15 Books That Changed The Way I Think

Brian Armstrong
3 min readJul 19, 2016


I enjoy seeing book lists from other people, so I thought I’d create one of my own.

These books changed the way I think by giving me a new mental model to understand the world.

I don’t agree (or disagree) with all the ideas in these books. But they did change the way I think.

  1. The Inmates Are Running The Asylum
    The vast majority of products in the world cause frustration, but it doesn’t have to be that way. Products fail by trying to be all things to all people.
  2. Good To Great
    The scientific method can be applied to business. This book draws powerful lessons from data.
  3. The 22 Immutable Laws Of Marketing
    Most brands try to do and be too much, but the customer can only remember you for one thing. Each brand should do one thing, and be the best in that category.
  4. Sperm Wars
    Many human behaviors and feelings can be explained by evolutionary psychology. We are vehicles for our genes to survive and replicate, with a really cool neocortex bolted on top that sometimes defies those genes.
  5. The Dip
    Disproportionate success comes to the top 1% of people in any field, but getting there takes 10+ years. If you don’t love something enough to stick with it for 10+ years (even if you see no success during that time) then you should probably quit. This book made me move to Silicon Valley and double down on being a tech entrepreneur. I sometimes recommend it to people who are trying to decide what to do with their life.
  6. Free To Choose
    I’ve only seen the YouTube series (haven’t read the book). It expresses many of Milton Friedman’s ideas on free markets via a documentary from the 1980s.
  7. Chris Dixon’s ebook
    A collection of insights about startups strategies. Marc Andreessen’s blog post archive is also excellent.
  8. Paul Graham’s writing
    Probably the greatest number of insights per paragraph on this list, and a master of metaphors. For example, he discusses how generating wealth doesn’t have to be a zero sum game, and allowing people who generate wealth to keep it, may be a necessary (if not sufficient) condition for human progress. See Hackers and Painters for a printed version of some of his essays.
  9. Don’t Make Me Think
    A framework to simulate how customers experience your product, especially the moments of confusion. Each customer comes to your product with a reservoir of trust, and every interaction adds or depletes a bit of trust from that reservoir.
  10. The Singularity Is Near
    Change is accelerating, humans are bad at predicting it, and A.I. will likely transform the world by the late 2030’s. Many major problems, like education and disease, will be totally transformed by this in our lifetimes (even the very definition of “human”).
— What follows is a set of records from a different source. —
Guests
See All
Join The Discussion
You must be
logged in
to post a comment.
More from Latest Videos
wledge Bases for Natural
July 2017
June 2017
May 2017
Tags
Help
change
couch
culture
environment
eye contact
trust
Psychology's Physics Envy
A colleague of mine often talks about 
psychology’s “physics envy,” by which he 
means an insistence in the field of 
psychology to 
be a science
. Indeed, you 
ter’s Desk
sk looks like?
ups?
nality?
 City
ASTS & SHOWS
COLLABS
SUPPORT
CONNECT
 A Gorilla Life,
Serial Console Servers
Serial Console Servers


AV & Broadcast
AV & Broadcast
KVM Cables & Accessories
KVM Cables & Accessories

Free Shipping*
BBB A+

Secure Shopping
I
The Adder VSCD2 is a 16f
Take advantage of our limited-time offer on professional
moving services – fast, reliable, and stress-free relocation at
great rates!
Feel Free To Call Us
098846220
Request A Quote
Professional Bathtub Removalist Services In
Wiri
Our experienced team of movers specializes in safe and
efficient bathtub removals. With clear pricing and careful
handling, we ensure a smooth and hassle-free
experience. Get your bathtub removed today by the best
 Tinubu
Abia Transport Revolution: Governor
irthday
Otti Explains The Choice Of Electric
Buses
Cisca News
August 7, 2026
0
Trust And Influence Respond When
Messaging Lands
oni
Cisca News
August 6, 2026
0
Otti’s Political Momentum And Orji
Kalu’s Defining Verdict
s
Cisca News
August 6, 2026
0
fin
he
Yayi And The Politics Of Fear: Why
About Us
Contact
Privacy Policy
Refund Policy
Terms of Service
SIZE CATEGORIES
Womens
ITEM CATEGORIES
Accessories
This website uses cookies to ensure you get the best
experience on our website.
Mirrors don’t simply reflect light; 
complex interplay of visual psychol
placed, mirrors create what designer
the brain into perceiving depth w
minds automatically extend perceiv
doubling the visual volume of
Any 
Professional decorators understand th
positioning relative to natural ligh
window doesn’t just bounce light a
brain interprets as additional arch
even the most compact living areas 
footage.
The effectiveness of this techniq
Artificial intelligence may be the successor to biological evolution.
  11. The Psychology Of Achievement
    You can create any life you want, and are not at the effect of your circumstances.
  12. Atlas Shrugged
    Celebrate the creators in the world (even when they struggle). They may be more valuable than we think.
  13. Surely You’re Joking Mr. Feynman
    A way to have a happy life. Remain curious and enjoy the journey.
  14. The God Delusion
    Many people believe simply based on how they grew up, without ever questioning.
  15. When I Say No I Feel Guilty
    Life is better when you only agree do the things you really want to do.

Final note: If you struggle to read more, I’d suggest trying audiobooks. Something like 30% of the population are primarily auditory learners. By listening to books while driving or exercising, I can get through 25 books a year without trying very hard, whereas reading in print books feels like work. As one friend remarked, “this is the 21st century, books should read themselves to me!”

Thanks to Fred Ehrsam, Nathalie McGrath, and Dan Romero for reading drafts of this post.